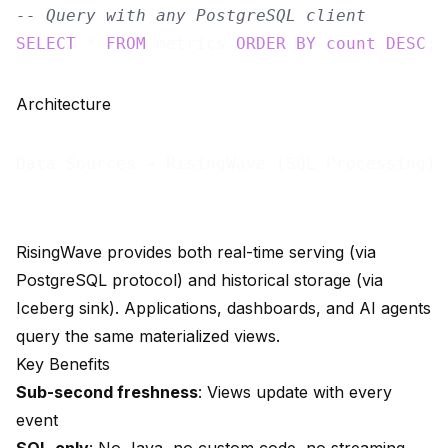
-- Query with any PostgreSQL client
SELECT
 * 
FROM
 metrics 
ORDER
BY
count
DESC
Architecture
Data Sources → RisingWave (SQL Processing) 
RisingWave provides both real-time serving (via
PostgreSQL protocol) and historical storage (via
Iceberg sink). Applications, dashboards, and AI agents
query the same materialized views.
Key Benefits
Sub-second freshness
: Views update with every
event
------------------------------------
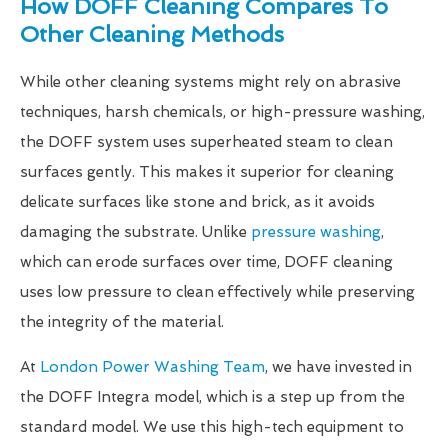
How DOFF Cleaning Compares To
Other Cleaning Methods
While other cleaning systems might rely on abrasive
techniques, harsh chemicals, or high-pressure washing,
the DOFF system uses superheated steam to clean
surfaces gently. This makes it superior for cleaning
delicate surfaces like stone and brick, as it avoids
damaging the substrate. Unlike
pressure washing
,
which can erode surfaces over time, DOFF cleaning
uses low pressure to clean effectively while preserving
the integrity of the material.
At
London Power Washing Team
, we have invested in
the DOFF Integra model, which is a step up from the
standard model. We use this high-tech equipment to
------------------------------------
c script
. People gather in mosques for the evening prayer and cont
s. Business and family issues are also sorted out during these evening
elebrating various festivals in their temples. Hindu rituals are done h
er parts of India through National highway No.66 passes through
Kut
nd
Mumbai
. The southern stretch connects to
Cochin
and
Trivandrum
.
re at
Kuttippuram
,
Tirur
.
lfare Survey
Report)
------------------------------------
Please gather every line from the records above that contains the word "surfaces", treating uppercase and lowercase as different.

surfaces gently. This makes it superior for cleaning
delicate surfaces like stone and brick, as it avoids
which can erode surfaces over time, DOFF cleaning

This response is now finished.